Wednesday, September 24, 2008

THE SPENDING EXPLOSION

According to the Congressional Budget Office (CBO), federal expenditures on everything from roads to homeland security to health care will reach 21.5 percent of gross domestic product (GDP) next year. Federal outlays could be higher as a share of the economy than at anytime since World War II, says the Wall Street Journal.

In this decade alone, federal spending has increased by almost $1.2 trillion, or 57 percent. And the federal deficit is expected to hit $407 billion for fiscal 2008 and $438 billion next year. However, the deficit is expected to be only 3 percent of GDP, which is in line with the average of the last 30 years.

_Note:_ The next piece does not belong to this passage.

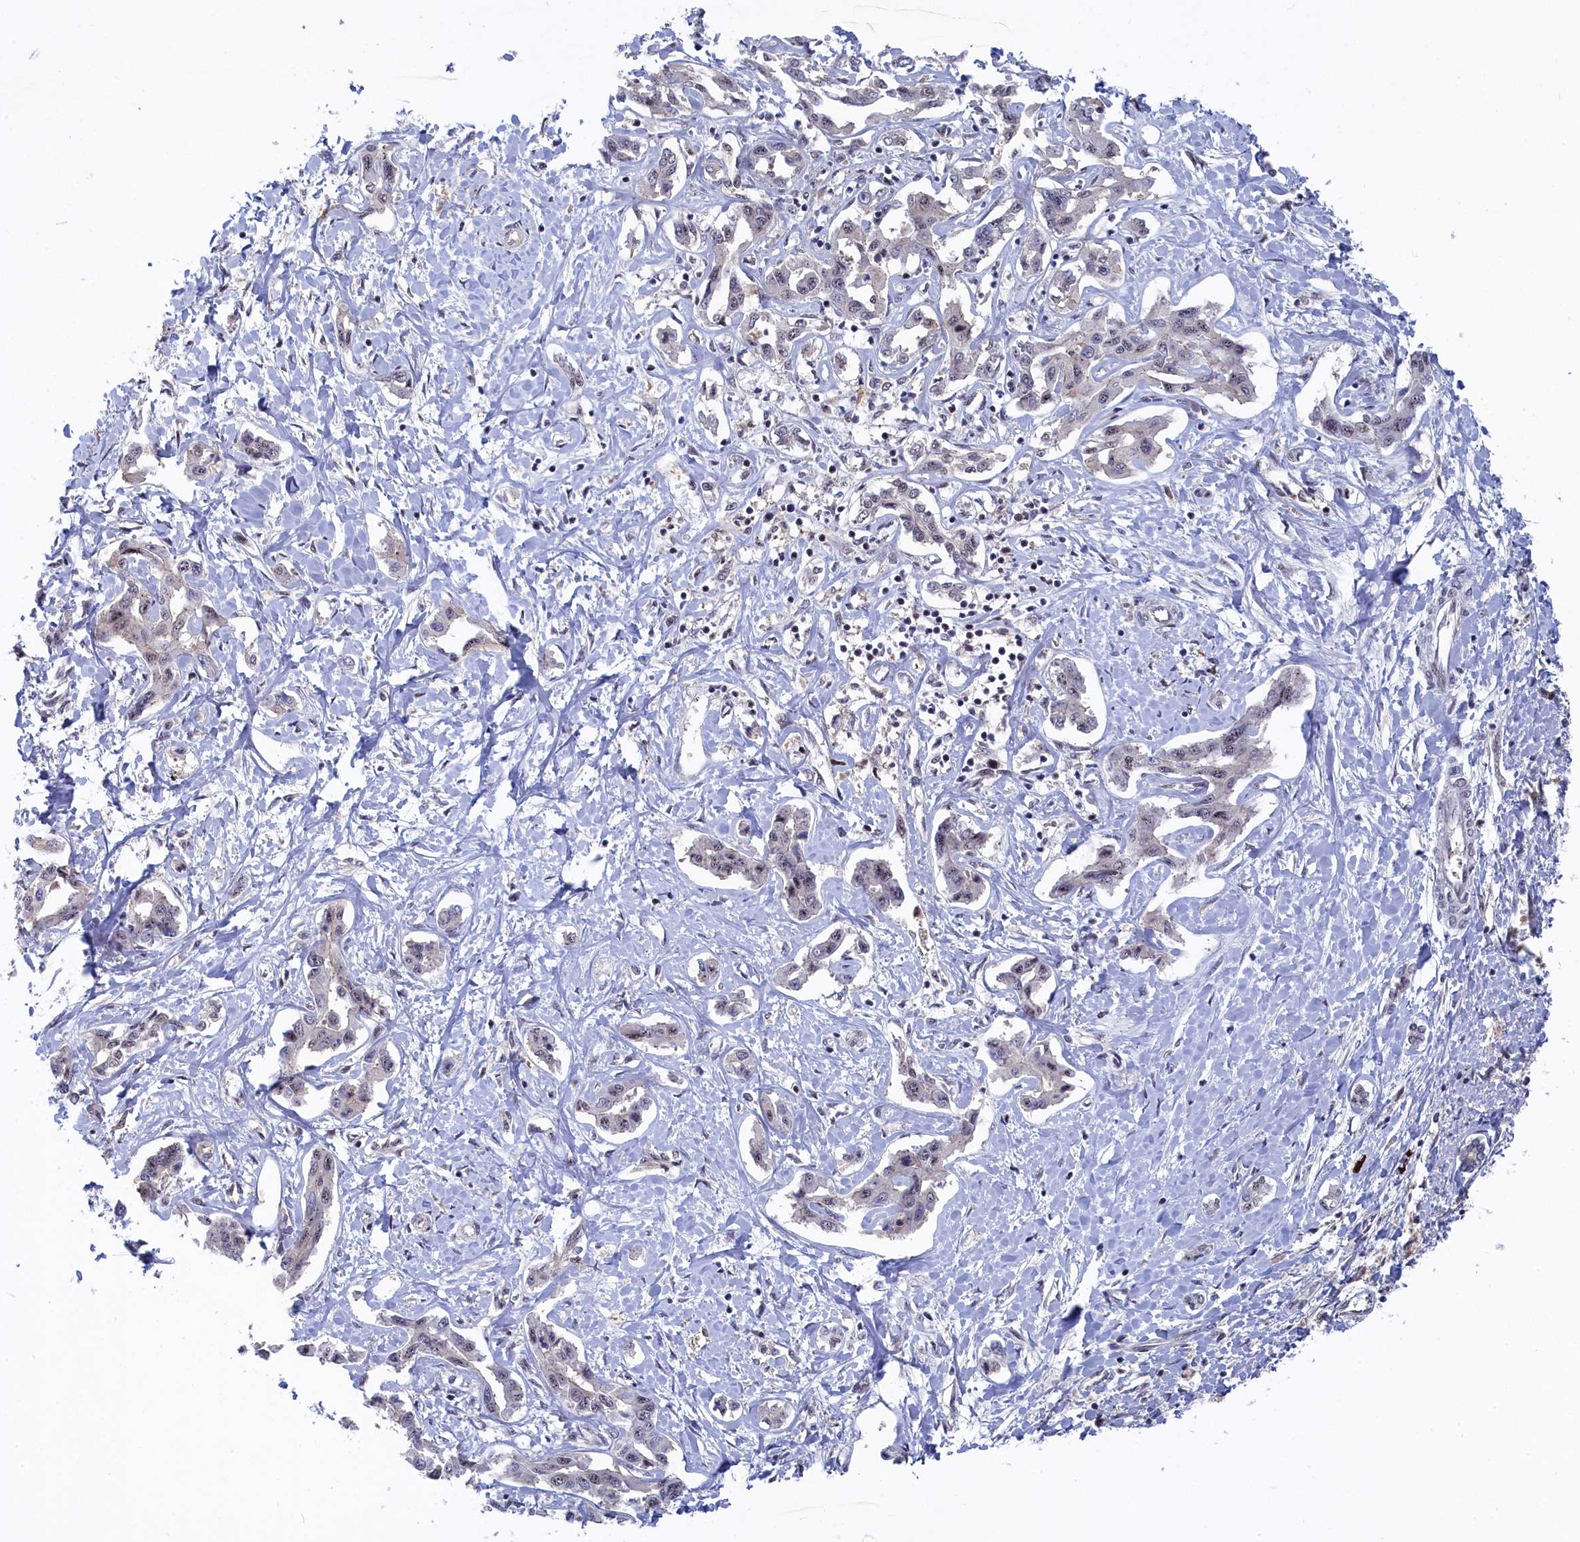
{"staining": {"intensity": "weak", "quantity": "25%-75%", "location": "nuclear"}, "tissue": "liver cancer", "cell_type": "Tumor cells", "image_type": "cancer", "snomed": [{"axis": "morphology", "description": "Cholangiocarcinoma"}, {"axis": "topography", "description": "Liver"}], "caption": "A brown stain labels weak nuclear expression of a protein in human liver cholangiocarcinoma tumor cells.", "gene": "TAB1", "patient": {"sex": "male", "age": 59}}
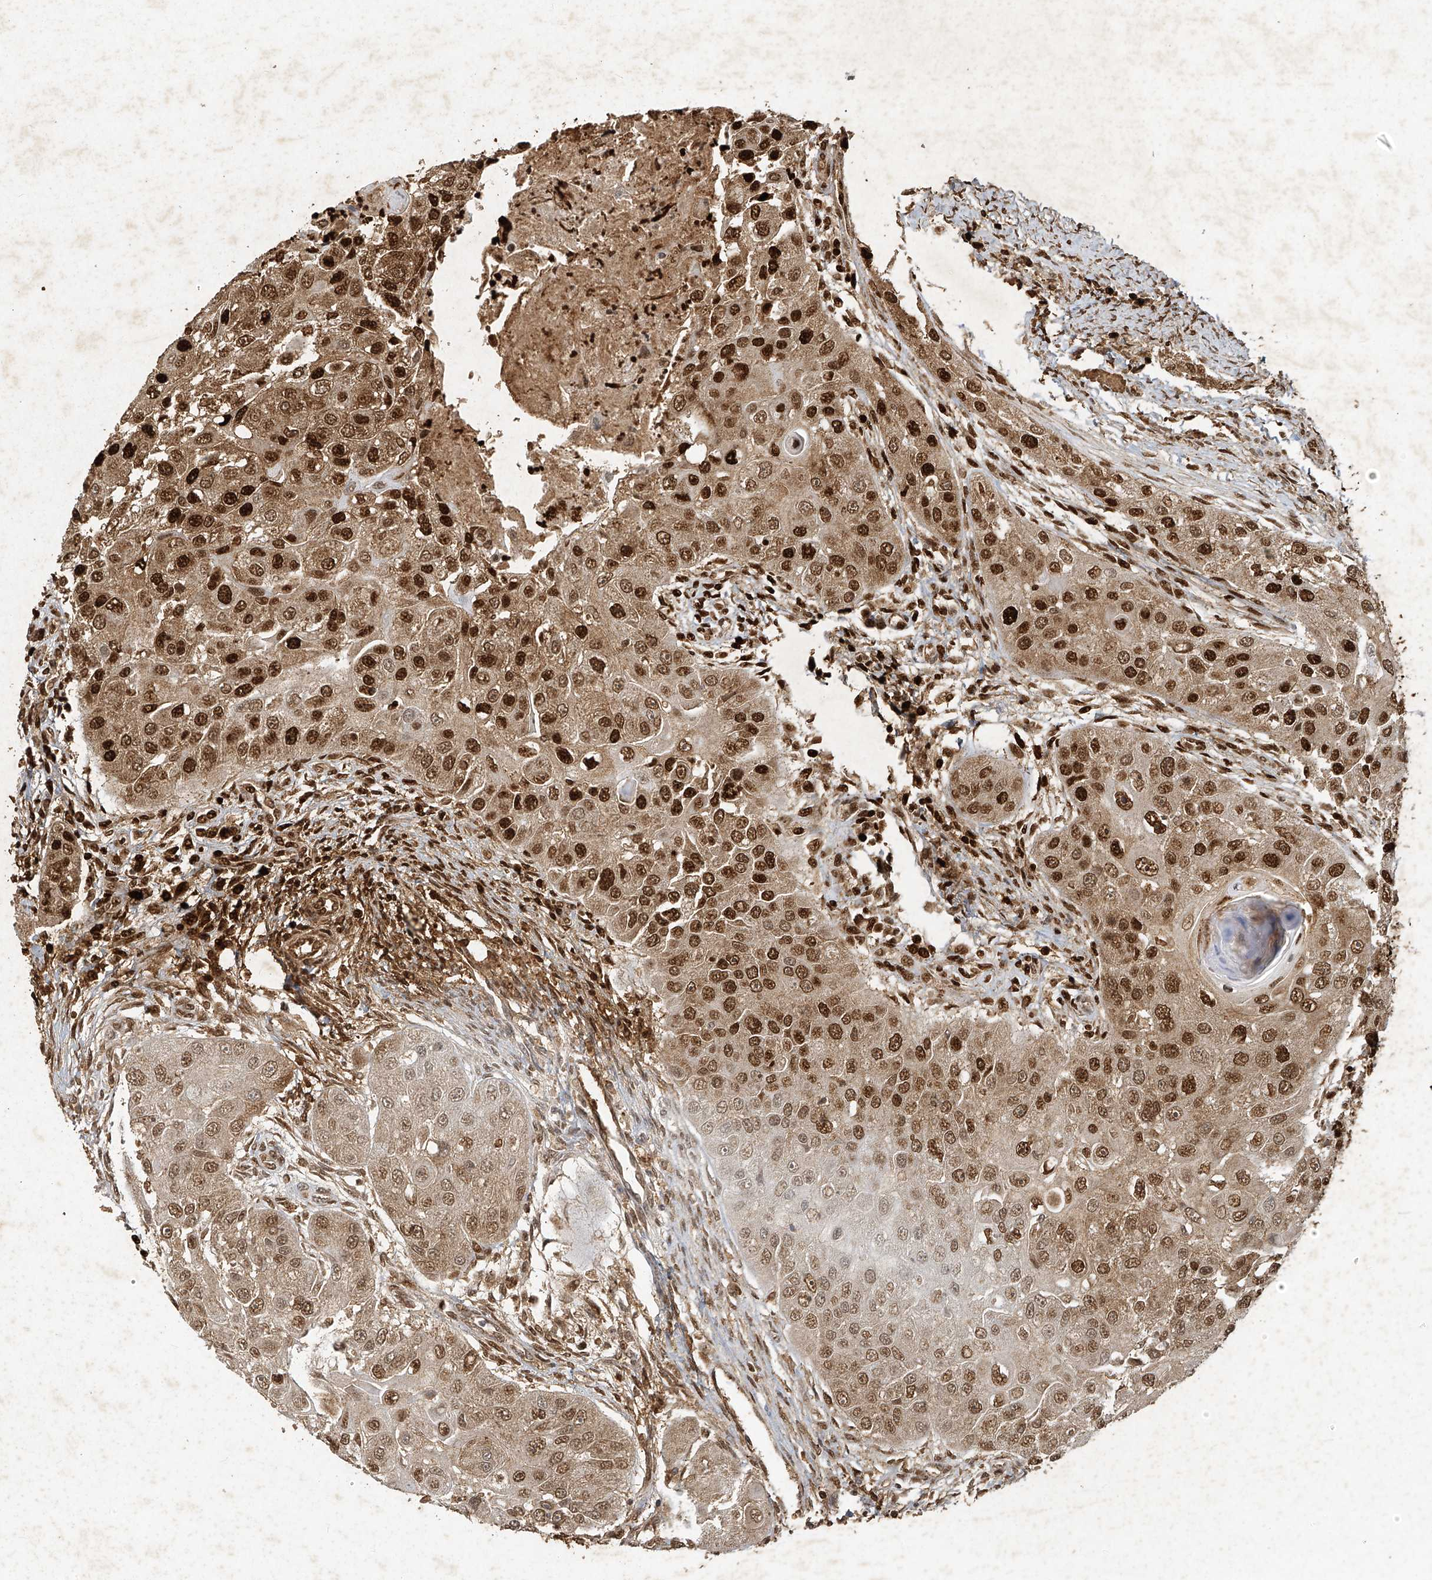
{"staining": {"intensity": "strong", "quantity": ">75%", "location": "cytoplasmic/membranous,nuclear"}, "tissue": "head and neck cancer", "cell_type": "Tumor cells", "image_type": "cancer", "snomed": [{"axis": "morphology", "description": "Normal tissue, NOS"}, {"axis": "morphology", "description": "Squamous cell carcinoma, NOS"}, {"axis": "topography", "description": "Skeletal muscle"}, {"axis": "topography", "description": "Head-Neck"}], "caption": "This is a photomicrograph of immunohistochemistry staining of squamous cell carcinoma (head and neck), which shows strong staining in the cytoplasmic/membranous and nuclear of tumor cells.", "gene": "ATRIP", "patient": {"sex": "male", "age": 51}}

Contrary to popular belief, the Bush tax cuts and the war on terror are not the reason for the budget crisis, says the Journal:

  • Until this year federal tax collections have been surging, and since the 2003 tax cuts have become law, tax receipts exploded by $785 billion.
  • This year, revenues have declined by.8 percent due to the $150 billion bipartisan tax rebate that hit the Treasury.
  • Without these nonstimulating rebates, federal tax payments would have climbed another 2.5 percent.
  • Defense spending is $605 billion this year, or about 4.5 percent of GDP.
  • That only seems large by comparison to the holiday from history of the 1990s, when defense fell to 3 percent of GDP.
  • As recently as 1986, defense spending was 6.2 percent of GDP.
The real problem is a "substantial increase in spending" that is "on an unsustainable path," says the CBO. This year alone, federal agencies have lifted their spending by 8.1 percent, with another 7 percent raise expected for 2009. In the two years that Democrats have run Congress, federal expenditures are up $429 billion -- to $3.158 trillion.

Rather than sort through priorities, Congress is just spending more on everything, adds the Journal.